Unno F, Lucchina S, Bosson D, Fusetti C
Department of Trauma and Orthopaedic Surgery, Nyon Hospital (GHOL), 1260 Nyon, Switzerland.
Hand Surgery Unit, Department of Trauma and Orthopaedic Surgery, Ente Ospedaliero Cantonale, 6500 Bellinzona, Switzerland.
Hand (N Y). 2015 Sep;10(3):381-7. doi: 10.1007/s11552-014-9719-6.
Little is known about clinical improvement in the non-operated hand after unilateral surgery for patients who present with bilateral carpal tunnel syndrome (CTS). In this prospective study of patients with bilateral CTS, we evaluated the clinical effects on the non-operated hand following unilateral contralateral carpal tunnel surgical release.

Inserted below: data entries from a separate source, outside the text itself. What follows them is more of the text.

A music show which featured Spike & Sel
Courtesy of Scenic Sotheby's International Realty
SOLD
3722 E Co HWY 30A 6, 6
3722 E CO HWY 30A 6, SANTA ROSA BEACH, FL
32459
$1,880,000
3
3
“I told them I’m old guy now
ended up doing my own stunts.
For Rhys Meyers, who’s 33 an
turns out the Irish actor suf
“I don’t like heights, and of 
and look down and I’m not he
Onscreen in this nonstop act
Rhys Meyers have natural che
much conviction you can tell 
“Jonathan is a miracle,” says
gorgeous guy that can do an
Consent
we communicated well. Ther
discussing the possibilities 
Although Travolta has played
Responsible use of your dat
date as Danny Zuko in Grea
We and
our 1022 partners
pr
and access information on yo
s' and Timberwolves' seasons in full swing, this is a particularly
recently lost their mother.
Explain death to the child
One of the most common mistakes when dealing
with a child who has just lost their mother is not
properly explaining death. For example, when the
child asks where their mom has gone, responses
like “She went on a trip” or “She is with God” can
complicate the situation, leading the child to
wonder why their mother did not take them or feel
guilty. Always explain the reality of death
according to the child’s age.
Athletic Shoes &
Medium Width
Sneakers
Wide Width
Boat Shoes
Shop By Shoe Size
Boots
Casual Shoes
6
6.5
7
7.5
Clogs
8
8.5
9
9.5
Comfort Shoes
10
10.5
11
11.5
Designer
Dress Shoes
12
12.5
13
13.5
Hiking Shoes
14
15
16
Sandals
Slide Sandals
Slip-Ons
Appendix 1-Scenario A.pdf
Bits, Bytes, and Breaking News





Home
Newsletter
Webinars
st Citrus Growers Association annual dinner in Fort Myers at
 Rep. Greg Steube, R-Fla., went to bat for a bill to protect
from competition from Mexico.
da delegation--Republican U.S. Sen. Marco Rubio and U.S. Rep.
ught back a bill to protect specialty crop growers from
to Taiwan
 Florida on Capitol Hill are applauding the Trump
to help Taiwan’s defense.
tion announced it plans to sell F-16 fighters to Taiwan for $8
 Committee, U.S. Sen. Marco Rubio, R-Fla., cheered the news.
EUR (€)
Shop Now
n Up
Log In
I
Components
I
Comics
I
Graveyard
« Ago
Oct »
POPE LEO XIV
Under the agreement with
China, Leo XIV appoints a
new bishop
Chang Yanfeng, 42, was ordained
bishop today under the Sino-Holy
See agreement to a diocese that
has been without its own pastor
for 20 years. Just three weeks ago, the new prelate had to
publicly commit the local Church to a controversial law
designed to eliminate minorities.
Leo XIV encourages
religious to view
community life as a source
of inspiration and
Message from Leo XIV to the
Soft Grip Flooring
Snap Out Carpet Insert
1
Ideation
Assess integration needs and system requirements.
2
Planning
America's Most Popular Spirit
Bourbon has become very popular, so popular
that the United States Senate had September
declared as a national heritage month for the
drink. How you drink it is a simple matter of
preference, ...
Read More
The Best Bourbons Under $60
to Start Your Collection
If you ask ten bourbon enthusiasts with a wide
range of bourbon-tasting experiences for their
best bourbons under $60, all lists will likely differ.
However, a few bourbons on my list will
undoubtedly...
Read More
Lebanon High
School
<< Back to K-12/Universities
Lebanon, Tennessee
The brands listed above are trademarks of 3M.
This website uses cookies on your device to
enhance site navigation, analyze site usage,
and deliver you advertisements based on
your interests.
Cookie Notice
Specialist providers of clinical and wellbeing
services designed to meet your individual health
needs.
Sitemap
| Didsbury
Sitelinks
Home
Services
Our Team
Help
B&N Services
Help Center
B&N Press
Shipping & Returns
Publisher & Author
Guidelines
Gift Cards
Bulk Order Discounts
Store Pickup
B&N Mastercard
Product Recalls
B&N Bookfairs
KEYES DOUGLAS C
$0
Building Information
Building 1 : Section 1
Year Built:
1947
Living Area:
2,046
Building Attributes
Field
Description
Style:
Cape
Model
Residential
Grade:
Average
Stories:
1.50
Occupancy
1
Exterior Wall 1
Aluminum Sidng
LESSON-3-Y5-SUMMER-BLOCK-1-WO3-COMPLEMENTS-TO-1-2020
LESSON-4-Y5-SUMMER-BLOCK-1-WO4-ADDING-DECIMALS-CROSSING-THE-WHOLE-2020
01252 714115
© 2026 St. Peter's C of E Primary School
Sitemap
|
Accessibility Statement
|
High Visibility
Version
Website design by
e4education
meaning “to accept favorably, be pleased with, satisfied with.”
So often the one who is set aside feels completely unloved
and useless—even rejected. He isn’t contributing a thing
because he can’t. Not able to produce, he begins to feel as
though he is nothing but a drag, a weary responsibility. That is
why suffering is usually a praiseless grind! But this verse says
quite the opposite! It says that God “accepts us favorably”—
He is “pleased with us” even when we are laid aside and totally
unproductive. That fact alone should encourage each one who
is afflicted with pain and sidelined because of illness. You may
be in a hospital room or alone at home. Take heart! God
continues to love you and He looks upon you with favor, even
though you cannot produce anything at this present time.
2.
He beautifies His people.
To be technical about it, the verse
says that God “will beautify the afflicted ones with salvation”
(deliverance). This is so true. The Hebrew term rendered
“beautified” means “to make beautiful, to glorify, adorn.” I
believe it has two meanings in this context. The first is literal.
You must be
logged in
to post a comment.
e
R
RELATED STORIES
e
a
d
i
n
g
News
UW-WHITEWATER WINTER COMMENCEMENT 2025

During a consecutive period of 22 months, 69 patients with bilateral CTS underwent unilateral open carpal tunnel release. Bilateral subjective and objective evaluations were performed pre-operatively, at days 2, 15 and 180 after surgery. Subjective evaluations, analysed with Student t test, included the Boston-Levine symptom severity score and a visual analogue scale including pain, nocturnal symptoms and numbness. A telephone survey was conducted 12 months after surgery.
The Boston-Levine severity score of the contralateral non-operated hand decreased from 2.70 pre-operatively to 1.70 at 2 days (p < 0.001). The visual analogue pain score decreased at 2 days for 61 patients (88 %), whereas the nocturnal symptoms decreased or disappeared in 63 cases (91 %) and the paresthesia in 52 cases (75 %) (ps < 0.001). These beneficial effects were stable in time with no statistically significant change at 180 days. Overall, 58 patients (84 %) observed a total resolution or a significant improvement in their symptoms at 6 months. At 12 months, 100 % of patients responded to a telephone survey. Fifty one of them (74 %) reported minimal or no symptoms on the non-operated hand. Linear regression (analysis of variance [ANOVA]) showed that gender, age, professional status, duration of pre-operative symptoms and severity of electrophysiological disturbances were not predictive of post-operative evolution in the non-operated hand after unilateral surgery for CTS.
对于双侧腕管综合征(CTS)患者进行单侧手术后,其未手术手的临床改善情况知之甚少。在这项针对双侧CTS患者的前瞻性研究中,我们评估了单侧对侧腕管手术松解后对未手术手的临床效果。
在连续22个月的时间里,69例双侧CTS患者接受了单侧开放性腕管松解术。在术前、术后第2天、第15天和第180天进行双侧主观和客观评估。主观评估采用学生t检验分析,包括波士顿-莱文症状严重程度评分以及包含疼痛、夜间症状和麻木的视觉模拟量表。术后12个月进行电话调查。
对侧未手术手的波士顿-莱文严重程度评分从术前的2.70降至术后第2天的1.70(p<0.001)。61例患者(88%)的视觉模拟疼痛评分在术后第2天下降,63例患者(91%)的夜间症状减轻或消失,52例患者(75%)的感觉异常减轻(p值均<0.001)。这些有益效果随时间保持稳定,在180天时无统计学显著变化。总体而言,58例患者(84%)在6个月时症状完全缓解或显著改善。在12个月时,100%的患者回复了电话调查。其中51例(74%)报告未手术手症状轻微或无症状。线性回归(方差分析[ANOVA])显示,性别、年龄、职业状况、术前症状持续时间和电生理紊乱严重程度均不能预测CTS单侧手术后未手术手的术后病情发展。